> [WHAT TO DO] Two lines in the listing below mark the span: one contains "### Bahrain Grand Prix" and one contains "Red Bull Racing". Reproduce both of them and everything between, exactly.

GIVEN RECORDS START

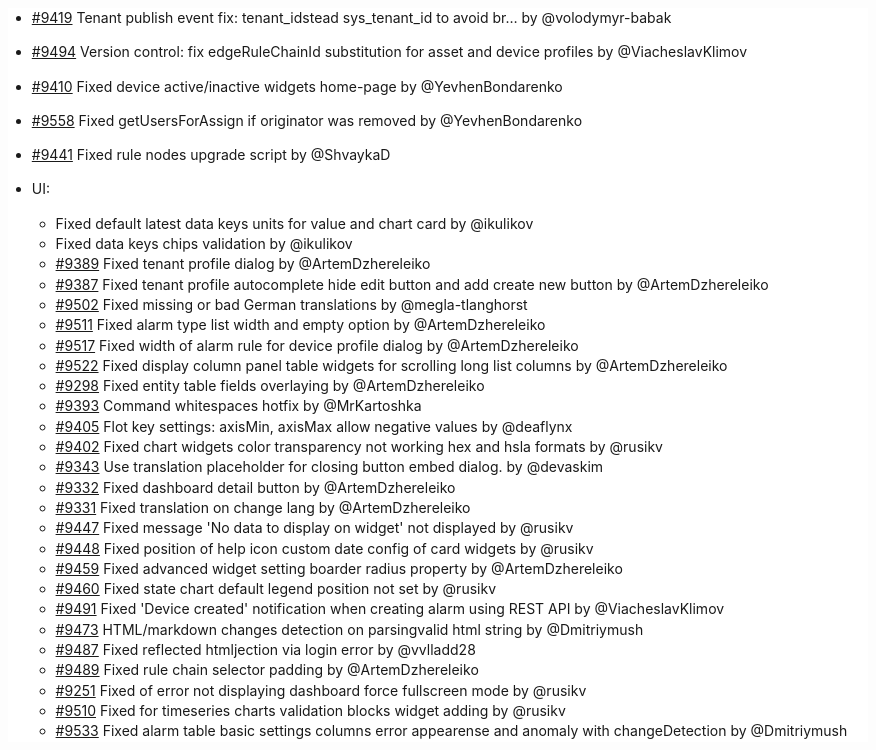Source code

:   * [#9419](https://github.com/thingsboard/thingsboard/pull/9419) Tenant publish event fix: tenant_idstead sys_tenant_id to avoid br… by @volodymyr-babak
  * [#9494](https://github.com/thingsboard/thingsboard/pull/9494) Version control: fix edgeRuleChainId substitution for asset and device profiles by @ViacheslavKlimov
  * [#9410](https://github.com/thingsboard/thingsboard/pull/9410) Fixed device active/inactive widgets home-page by @YevhenBondarenko
  * [#9558](https://github.com/thingsboard/thingsboard/pull/9558) Fixed getUsersForAssign if originator was removed by @YevhenBondarenko
  * [#9441](https://github.com/thingsboard/thingsboard/pull/9441) Fixed rule nodes upgrade script by @ShvaykaD

* UI:

  * Fixed default latest data keys units for value and chart card by @ikulikov
  * Fixed data keys chips validation by @ikulikov
  * [#9389](https://github.com/thingsboard/thingsboard/pull/9389) Fixed tenant profile dialog by @ArtemDzhereleiko
  * [#9387](https://github.com/thingsboard/thingsboard/pull/9387) Fixed tenant profile autocomplete hide edit button and add create new button by @ArtemDzhereleiko
  * [#9502](https://github.com/thingsboard/thingsboard/pull/9502) Fixed missing or bad German translations by @megla-tlanghorst
  * [#9511](https://github.com/thingsboard/thingsboard/pull/9511) Fixed alarm type list width and empty option by @ArtemDzhereleiko
  * [#9517](https://github.com/thingsboard/thingsboard/pull/9517) Fixed width of alarm rule for device profile dialog by @ArtemDzhereleiko
  * [#9522](https://github.com/thingsboard/thingsboard/pull/9522) Fixed display column panel table widgets for scrolling long list columns by @ArtemDzhereleiko
  * [#9298](https://github.com/thingsboard/thingsboard/pull/9298) Fixed entity table fields overlaying by @ArtemDzhereleiko
  * [#9393](https://github.com/thingsboard/thingsboard/pull/9393) Command whitespaces hotfix by @MrKartoshka
  * [#9405](https://github.com/thingsboard/thingsboard/pull/9405) Flot key settings: axisMin, axisMax allow negative values by @deaflynx
  * [#9402](https://github.com/thingsboard/thingsboard/pull/9402) Fixed chart widgets color transparency not working hex and hsla formats by @rusikv
  * [#9343](https://github.com/thingsboard/thingsboard/pull/9343) Use translation placeholder for closing button embed dialog. by @devaskim
  * [#9332](https://github.com/thingsboard/thingsboard/pull/9332) Fixed dashboard detail button by @ArtemDzhereleiko
  * [#9331](https://github.com/thingsboard/thingsboard/pull/9331) Fixed translation on change lang by @ArtemDzhereleiko
  * [#9447](https://github.com/thingsboard/thingsboard/pull/9447) Fixed message 'No data to display on widget' not displayed by @rusikv
  * [#9448](https://github.com/thingsboard/thingsboard/pull/9448) Fixed position of help icon custom date config of card widgets by @rusikv
  * [#9459](https://github.com/thingsboard/thingsboard/pull/9459) Fixed advanced widget setting boarder radius property by @ArtemDzhereleiko
  * [#9460](https://github.com/thingsboard/thingsboard/pull/9460) Fixed state chart default legend position not set by @rusikv
  * [#9491](https://github.com/thingsboard/thingsboard/pull/9491) Fixed 'Device created' notification when creating alarm using REST API by @ViacheslavKlimov
  * [#9473](https://github.com/thingsboard/thingsboard/pull/9473) HTML/markdown changes detection on parsingvalid html string by @Dmitriymush
  * [#9487](https://github.com/thingsboard/thingsboard/pull/9487) Fixed reflected htmljection via login error by @vvlladd28
  * [#9489](https://github.com/thingsboard/thingsboard/pull/9489) Fixed rule chain selector padding by @ArtemDzhereleiko
  * [#9251](https://github.com/thingsboard/thingsboard/pull/9251) Fixed of error not displaying dashboard force fullscreen mode by @rusikv
  * [#9510](https://github.com/thingsboard/thingsboard/pull/9510) Fixed for timeseries charts validation blocks widget adding by @rusikv
  * [#9533](https://github.com/thingsboard/thingsboard/pull/9533) Fixed alarm table basic settings columns error appearense and anomaly with changeDetection by @Dmitriymush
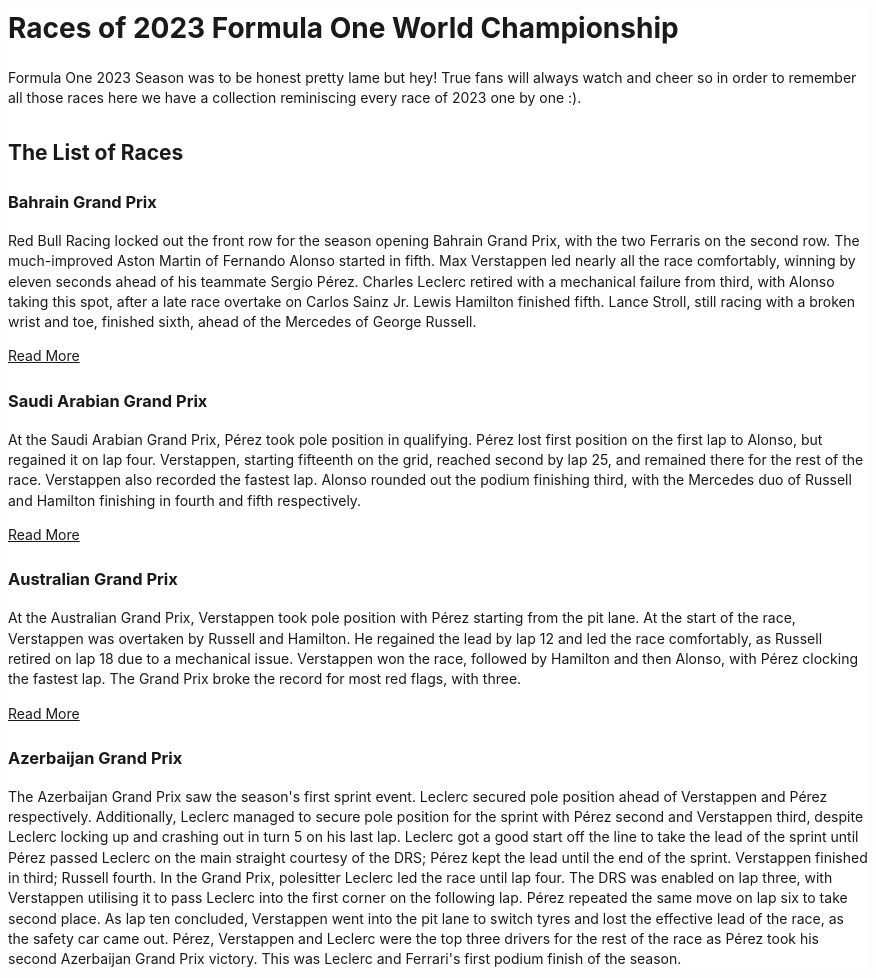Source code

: # Races of 2023 Formula One World Championship

Formula One 2023 Season was to be honest pretty lame but hey! True fans will always watch and cheer so in order to remember all those races here we have a collection reminiscing every race of 2023 one by one :).

## The List of Races

### Bahrain Grand Prix

Red Bull Racing locked out the front row for the season opening Bahrain Grand Prix, with the two Ferraris on the second row. The much-improved Aston Martin of Fernando Alonso started in fifth. Max Verstappen led nearly all the race comfortably, winning by eleven seconds ahead of his teammate Sergio Pérez. Charles Leclerc retired with a mechanical failure from third, with Alonso taking this spot, after a late race overtake on Carlos Sainz Jr. Lewis Hamilton finished fifth. Lance Stroll, still racing with a broken wrist and toe, finished sixth, ahead of the Mercedes of George Russell.

[Read More](./BahrainGrandPrix.md)

### Saudi Arabian Grand Prix

At the Saudi Arabian Grand Prix, Pérez took pole position in qualifying. Pérez lost first position on the first lap to Alonso, but regained it on lap four. Verstappen, starting fifteenth on the grid, reached second by lap 25, and remained there for the rest of the race. Verstappen also recorded the fastest lap. Alonso rounded out the podium finishing third, with the Mercedes duo of Russell and Hamilton finishing in fourth and fifth respectively.

[Read More](./SaudiArabianGrandPrix.md)

### Australian Grand Prix

At the Australian Grand Prix, Verstappen took pole position with Pérez starting from the pit lane. At the start of the race, Verstappen was overtaken by Russell and Hamilton. He regained the lead by lap 12 and led the race comfortably, as Russell retired on lap 18 due to a mechanical issue. Verstappen won the race, followed by Hamilton and then Alonso, with Pérez clocking the fastest lap. The Grand Prix broke the record for most red flags, with three.

[Read More](./AustralianGrandPrix.md)

### Azerbaijan Grand Prix

The Azerbaijan Grand Prix saw the season's first sprint event. Leclerc secured pole position ahead of Verstappen and Pérez respectively. Additionally, Leclerc managed to secure pole position for the sprint with Pérez second and Verstappen third, despite Leclerc locking up and crashing out in turn 5 on his last lap. Leclerc got a good start off the line to take the lead of the sprint until Pérez passed Leclerc on the main straight courtesy of the DRS; Pérez kept the lead until the end of the sprint. Verstappen finished in third; Russell fourth. In the Grand Prix, polesitter Leclerc led the race until lap four. The DRS was enabled on lap three, with Verstappen utilising it to pass Leclerc into the first corner on the following lap. Pérez repeated the same move on lap six to take second place. As lap ten concluded, Verstappen went into the pit lane to switch tyres and lost the effective lead of the race, as the safety car came out. Pérez, Verstappen and Leclerc were the top three drivers for the rest of the race as Pérez took his second Azerbaijan Grand Prix victory. This was Leclerc and Ferrari's first podium finish of the season.
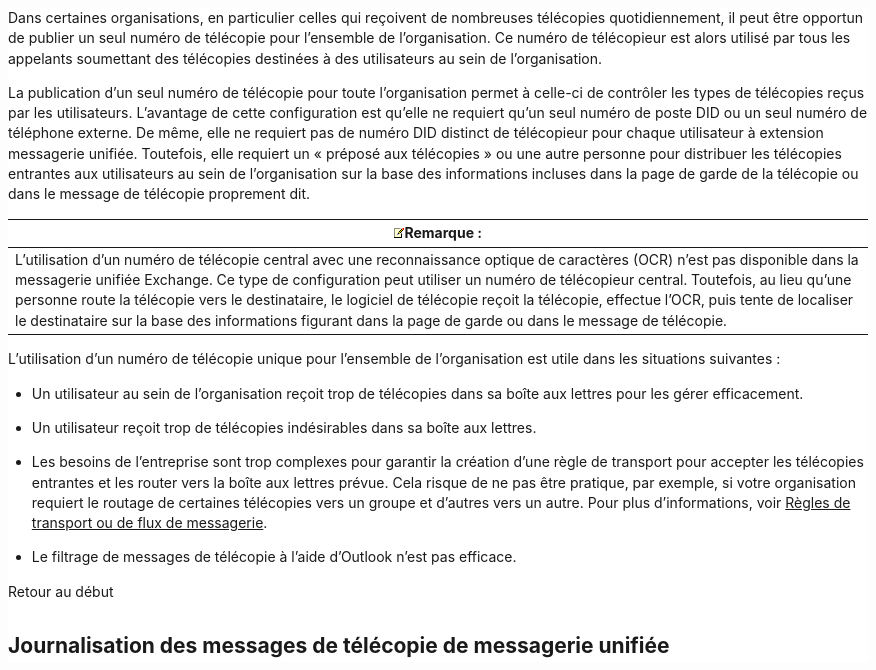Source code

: Dans certaines organisations, en particulier celles qui reçoivent de nombreuses télécopies quotidiennement, il peut être opportun de publier un seul numéro de télécopie pour l’ensemble de l’organisation. Ce numéro de télécopieur est alors utilisé par tous les appelants soumettant des télécopies destinées à des utilisateurs au sein de l’organisation.

La publication d’un seul numéro de télécopie pour toute l’organisation permet à celle-ci de contrôler les types de télécopies reçus par les utilisateurs. L’avantage de cette configuration est qu’elle ne requiert qu’un seul numéro de poste DID ou un seul numéro de téléphone externe. De même, elle ne requiert pas de numéro DID distinct de télécopieur pour chaque utilisateur à extension messagerie unifiée. Toutefois, elle requiert un « préposé aux télécopies » ou une autre personne pour distribuer les télécopies entrantes aux utilisateurs au sein de l’organisation sur la base des informations incluses dans la page de garde de la télécopie ou dans le message de télécopie proprement dit.

<table>
<thead>
<tr class="header">
<th><img src="images/JJ159664.note(EXCHG.150).gif" title="Remarque" alt="Remarque" />Remarque :</th>
</tr>
</thead>
<tbody>
<tr class="odd">
<td>L’utilisation d’un numéro de télécopie central avec une reconnaissance optique de caractères (OCR) n’est pas disponible dans la messagerie unifiée Exchange. Ce type de configuration peut utiliser un numéro de télécopieur central. Toutefois, au lieu qu’une personne route la télécopie vers le destinataire, le logiciel de télécopie reçoit la télécopie, effectue l’OCR, puis tente de localiser le destinataire sur la base des informations figurant dans la page de garde ou dans le message de télécopie.</td>
</tr>
</tbody>
</table>


L’utilisation d’un numéro de télécopie unique pour l’ensemble de l’organisation est utile dans les situations suivantes :

  - Un utilisateur au sein de l’organisation reçoit trop de télécopies dans sa boîte aux lettres pour les gérer efficacement.

  - Un utilisateur reçoit trop de télécopies indésirables dans sa boîte aux lettres.

  - Les besoins de l’entreprise sont trop complexes pour garantir la création d’une règle de transport pour accepter les télécopies entrantes et les router vers la boîte aux lettres prévue. Cela risque de ne pas être pratique, par exemple, si votre organisation requiert le routage de certaines télécopies vers un groupe et d’autres vers un autre. Pour plus d’informations, voir [Règles de transport ou de flux de messagerie](mail-flow-rules-transport-rules-in-exchange-2013-exchange-2013-help.md).

  - Le filtrage de messages de télécopie à l’aide d’Outlook n’est pas efficace.

Retour au début

## Journalisation des messages de télécopie de messagerie unifiée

GIVEN RECORDS END

> [EXERCISE RESPONSE]
### Bahrain Grand Prix

Red Bull Racing locked out the front row for the season opening Bahrain Grand Prix, with the two Ferraris on the second row. The much-improved Aston Martin of Fernando Alonso started in fifth. Max Verstappen led nearly all the race comfortably, winning by eleven seconds ahead of his teammate Sergio Pérez. Charles Leclerc retired with a mechanical failure from third, with Alonso taking this spot, after a late race overtake on Carlos Sainz Jr. Lewis Hamilton finished fifth. Lance Stroll, still racing with a broken wrist and toe, finished sixth, ahead of the Mercedes of George Russell.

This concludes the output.